Atlassian broke all of the rules when it emerged out of the tech wreck. Its success proved that Australian startups could play on the world stage and helped pave the way for the country’s next wave of budding entrepreneurs.
The origins of Atlassian
Mike Cannon-Brookes and Scott Farquhar struck up a friendship during their first year of computer science at the University of New South Wales (UNSW).
The two resisted job offers from big corporations to start their own software company – just as dust was settling from the dot-com bust.
Loading up on $10,000 worth of credit card debt to fund the new venture, they were unknowingly creating Australia’s most successful startup.
How? By providing the management tools they knew developers needed.
And so they did. The startup would end up powering organisations from Microsoft and Amazon to Harvard and Toyota.
Despite its high profile, few people actually understand what Atlassian does. In a nutshell, it provides software tools with names like Jira and Confluence to help manage teams and keep developers on track.
These have become fundamental to the teams building some of the world’s biggest companies. In short, Atlassian sold the shovels during a technological gold rush.
Nor is the demand for management tools slowing down. Forecasts suggest the market is expected to triple between 2020 and 2027. Some US$752 billion is expected to be spent on enterprise software next year globally, with sales growing at a rate of 12% annually.
To keep up with its rivals, Atlassian will need to keep making strategic acquisitions. To date these have included task manager Trello and artificial intelligence provider Percept.AI.
Atlassian is hardly alone in the market however.
Tech giant Microsoft is investing heavily in workplace tools like Teams and Azure while up-and-comers like Asana and Slack are placing greater pressure on Atlassian’s market share (Atlassian actually conceded ground in and sold a product to Slack in exchange for equity).
It’s also not immune from inflation. Even as it promotes a generous WFH policy that only requires staff to go into the office four times a year, Atlassian is being forced to meet rising tech salaries in a bid to retain staff.
The company meanwhile is warning of shrinking margins this year as it looks to keep investing in new products and migrating customers onto the cloud.
These challenges and the large cost of innovation have eaten into its bottom line. To absorb rising costs, Atlassian is hiking its own prices potentially undercutting its own user growth.
In the background, Atlassian is being buffeted by a tech crunch that has seen its share price more than halve this year. Whether it can maintain its impressive pandemic-era growth rate remains an open question.
While Atlassian’s product suite is well-used among developers, the company’s future looks to lie throughout organisations in non-tech teams.
In 2018, ANZ – one of Australia’s largest banks – signed a deal to make those tools available to all staff – not just those messing around with code.
Part of that will come down to how successfully it can monetise of user-friendly tools like Trello and convert free users into long-term paying ones.
The other part of the equation will be how much value it can derive from its early-stage fund Atlassian Ventures, which looks to support startups to build products for the company’s ecosystem.

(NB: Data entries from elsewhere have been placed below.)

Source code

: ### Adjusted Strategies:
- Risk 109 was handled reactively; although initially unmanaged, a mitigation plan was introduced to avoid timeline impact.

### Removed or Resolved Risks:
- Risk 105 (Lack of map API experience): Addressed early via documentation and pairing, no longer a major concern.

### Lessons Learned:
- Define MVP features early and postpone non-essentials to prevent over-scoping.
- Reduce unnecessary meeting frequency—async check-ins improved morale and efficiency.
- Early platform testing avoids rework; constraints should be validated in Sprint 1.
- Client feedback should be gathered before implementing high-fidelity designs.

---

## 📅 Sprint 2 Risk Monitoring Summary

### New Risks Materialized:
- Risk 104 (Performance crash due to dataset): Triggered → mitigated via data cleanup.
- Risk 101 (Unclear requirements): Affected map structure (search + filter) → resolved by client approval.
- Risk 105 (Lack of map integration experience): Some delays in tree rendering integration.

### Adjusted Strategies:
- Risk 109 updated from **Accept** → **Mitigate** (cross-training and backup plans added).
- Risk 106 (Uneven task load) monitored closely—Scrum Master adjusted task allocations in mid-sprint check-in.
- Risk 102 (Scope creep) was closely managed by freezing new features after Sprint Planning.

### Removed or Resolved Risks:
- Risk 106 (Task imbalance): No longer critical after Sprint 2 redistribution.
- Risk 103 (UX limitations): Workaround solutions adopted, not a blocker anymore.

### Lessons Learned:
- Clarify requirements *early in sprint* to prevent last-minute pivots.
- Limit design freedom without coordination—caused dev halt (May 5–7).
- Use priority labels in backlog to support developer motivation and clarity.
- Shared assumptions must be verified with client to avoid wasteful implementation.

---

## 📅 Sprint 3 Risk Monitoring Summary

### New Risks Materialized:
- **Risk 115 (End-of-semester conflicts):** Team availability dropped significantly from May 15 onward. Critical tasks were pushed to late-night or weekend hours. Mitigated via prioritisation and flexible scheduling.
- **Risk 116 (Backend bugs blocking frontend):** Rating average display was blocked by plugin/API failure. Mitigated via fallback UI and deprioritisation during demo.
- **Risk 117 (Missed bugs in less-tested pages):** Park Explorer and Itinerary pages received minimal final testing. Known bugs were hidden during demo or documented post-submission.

It’s this scale that remains crucial to Atlassian’s future. By filling in different niches, Atlassian may be able to build out an entire network of products that can help companies of every size complete any task.
If Atlassian can appeal to broader management, it can seize market share in an even larger market, seized upon by its outsized rivals.
While the stock price has suffered greatly this year, the company is making long-term adjustments to build a more robust business model for tomorrow.